Our model achieves the highest recognition precision on three types of objects, aero, boat, bus, and performs worse on two types of objects, bike and car. The mean average precision is the highest among the listed methods. In addition, the model is tested on our self-built dataset and other public images. As can be seen in Figure 13, the classification and location of the target can be precisely returned regardless of the change in background and scale.

5. Summary and Prospect
To address the problems of diverse target types, easy confusion, large-scale span, and high requirements for the real time, this paper proposes a surface target recognition algorithm based on coordinate attention and double-layer cascade. The coordinate attention, which aggregates features along two spatial directions by feature encodings, retains the location information while learning spatial dependencies without additional network overhead. The double-layer cascade module aggregates parameters at different scales to further improve the feature extraction capability of the model for multiscale targets. Experimental results on the COCO dataset, the VOC dataset, and our self-built surface target dataset show that the proposed method is suitable for surface targets and has outstanding performance under evaluation metrics such as AP and FPS.

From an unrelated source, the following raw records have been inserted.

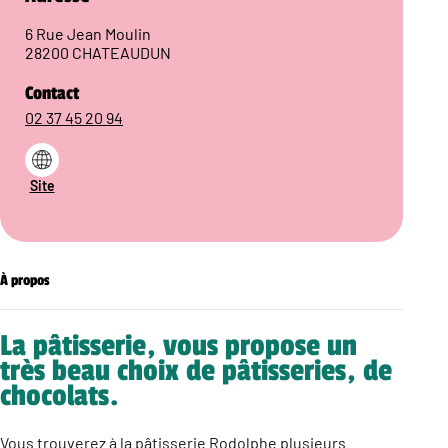
6 Rue Jean Moulin
28200 CHATEAUDUN
Contact
02 37 45 20 94
Site
À propos
La pâtisserie, vous propose un
très beau choix de pâtisseries, de
chocolats.
Vous trouverez à la pâtisserie Rodolphe plusieurs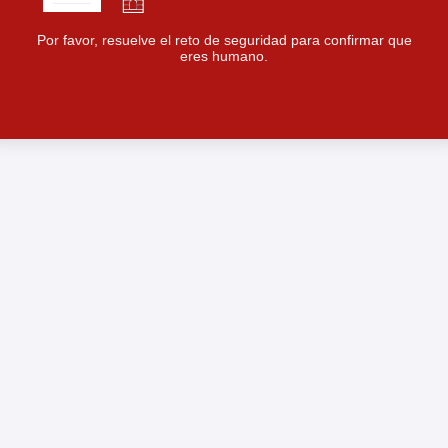
Por favor, resuelve el reto de seguridad para confirmar que
eres humano.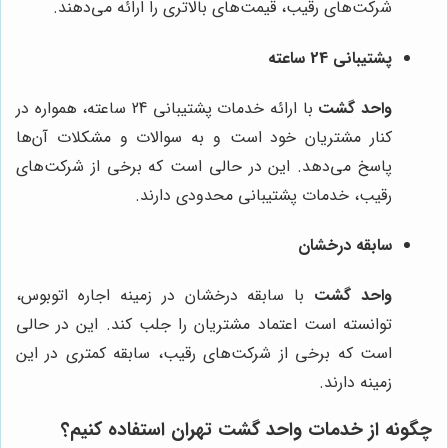
شرکت‌های رقیب، قیمت‌های بالاتری را ارائه می‌دهند.
پشتیبانی 24 ساعته
واحد گشت
با ارائه خدمات پشتیبانی 24 ساعته، همواره در
کنار مشتریان خود است و به سوالات و مشکلات آن‌ها
پاسخ می‌دهد. این در حالی است که برخی از شرکت‌های
رقیب، خدمات پشتیبانی محدودی دارند.
سابقه درخشان
واحد گشت
با سابقه درخشان در زمینه اجاره اتوبوس،
توانسته است اعتماد مشتریان را جلب کند. این در حالی
است که برخی از شرکت‌های رقیب، سابقه کمتری در این
زمینه دارند.
چگونه از خدمات واحد گشت تهران استفاده کنیم؟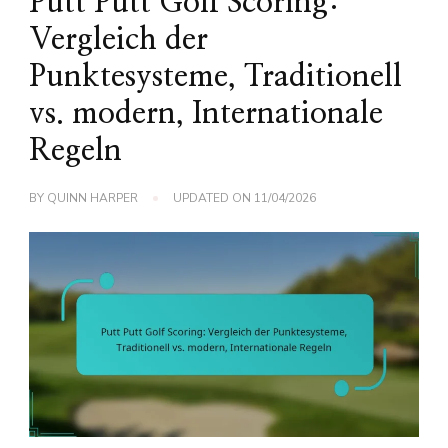
Putt Putt Golf Scoring:
Vergleich der
Punktesysteme, Traditionell
vs. modern, Internationale
Regeln
BY
QUINN HARPER
UPDATED ON
11/04/2026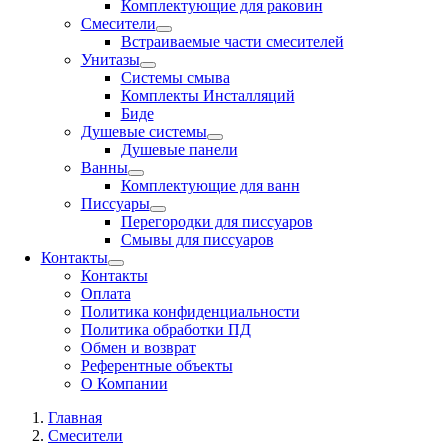
Комплектующие для раковин
Смесители
Встраиваемые части смесителей
Унитазы
Системы смыва
Комплекты Инсталляций
Биде
Душевые системы
Душевые панели
Ванны
Комплектующие для ванн
Писсуары
Перегородки для писсуаров
Смывы для писсуаров
Контакты
Контакты
Оплата
Политика конфиденциальности
Политика обработки ПД
Обмен и возврат
Референтные объекты
О Компании
Главная
Смесители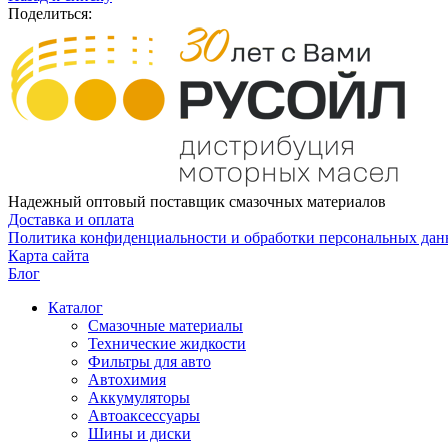
Поделиться:
Надежный оптовый поставщик смазочных материалов
Доставка и оплата
Политика конфиденциальности и обработки персональных да
Карта сайта
Блог
Каталог
Смазочные материалы
Технические жидкости
Фильтры для авто
Автохимия
Аккумуляторы
Автоаксессуары
Шины и диски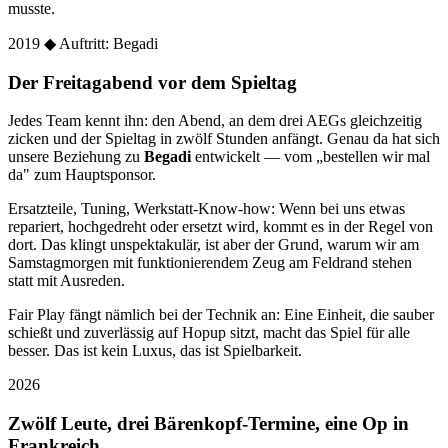
musste.
2019
◆ Auftritt: Begadi
Der Freitagabend vor dem Spieltag
Jedes Team kennt ihn: den Abend, an dem drei AEGs gleichzeitig
zicken und der Spieltag in zwölf Stunden anfängt. Genau da hat sich
unsere Beziehung zu
Begadi
entwickelt — vom „bestellen wir mal
da" zum Hauptsponsor.
Ersatzteile, Tuning, Werkstatt-Know-how: Wenn bei uns etwas
repariert, hochgedreht oder ersetzt wird, kommt es in der Regel von
dort. Das klingt unspektakulär, ist aber der Grund, warum wir am
Samstagmorgen mit funktionierendem Zeug am Feldrand stehen
statt mit Ausreden.
Fair Play fängt nämlich bei der Technik an: Eine Einheit, die sauber
schießt und zuverlässig auf Hopup sitzt, macht das Spiel für alle
besser. Das ist kein Luxus, das ist Spielbarkeit.
2026
Zwölf Leute, drei Bärenkopf-Termine, eine Op in
Frankreich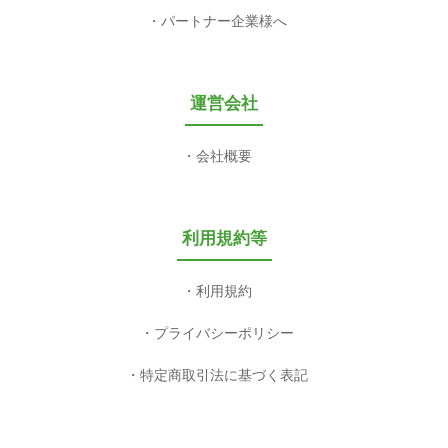
パートナー企業様へ
運営会社
会社概要
利用規約等
利用規約
プライバシーポリシー
特定商取引法に基づく表記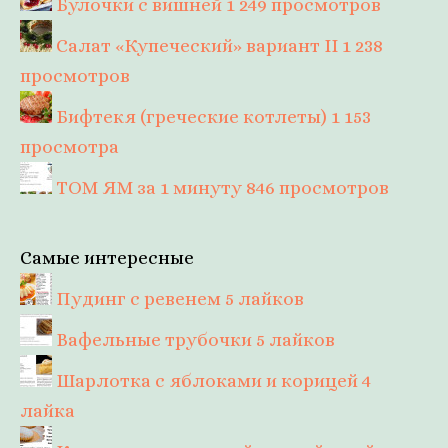
Булочки с вишней
1 249 просмотров
Салат «Купеческий» вариант II
1 238
просмотров
Бифтекя (греческие котлеты)
1 153
просмотра
ТОМ ЯМ за 1 минуту
846 просмотров
Самые интересные
Пудинг с ревенем
5 лайков
Вафельные трубочки
5 лайков
Шарлотка с яблоками и корицей
4
лайка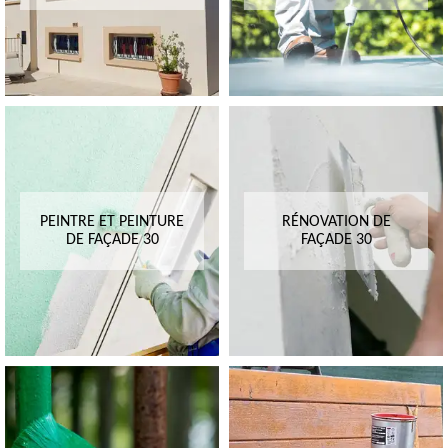
PEINTRE ET PEINTURE
RÉNOVATION DE
DE FAÇADE 30
FAÇADE 30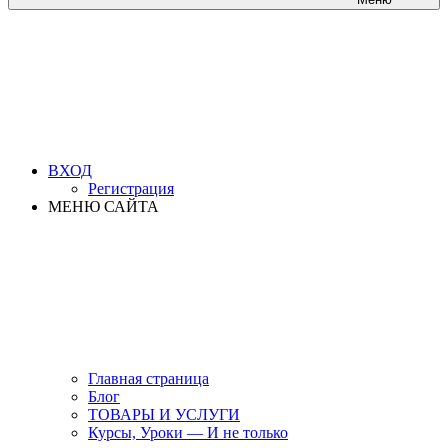
ВХОД
Регистрация
МЕНЮ САЙТА
Главная страница
Блог
ТОВАРЫ И УСЛУГИ
Курсы, Уроки — И не только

The surface target recognition algorithm is different from common target detection algorithm and recognition algorithm. It is more like a combination of both, which needs to give both the bounding box of the target and accurately identify the classification of the target. In addition, surface target recognition is usually applied to mobile platforms such as USVs, which puts higher requirements on the real-time nature of the algorithm. This paper still stays in the recognition of images in fixed scenes. In the future, more attention should be paid to the continuous tracking of targets in moving scenes and the collaborative perception of multiplatform and multiperspective under weak observation conditions.
Data Availability
The data used to support the findings of this study are available from the corresponding author upon request.
Conflicts of Interest
We declare that there is no conflict of interest regarding the publication of this paper.
Acknowledgments
This work was supported by the Natural Science Foundation of Hunan Province Youth Fund (Project No. 2020JJ5672).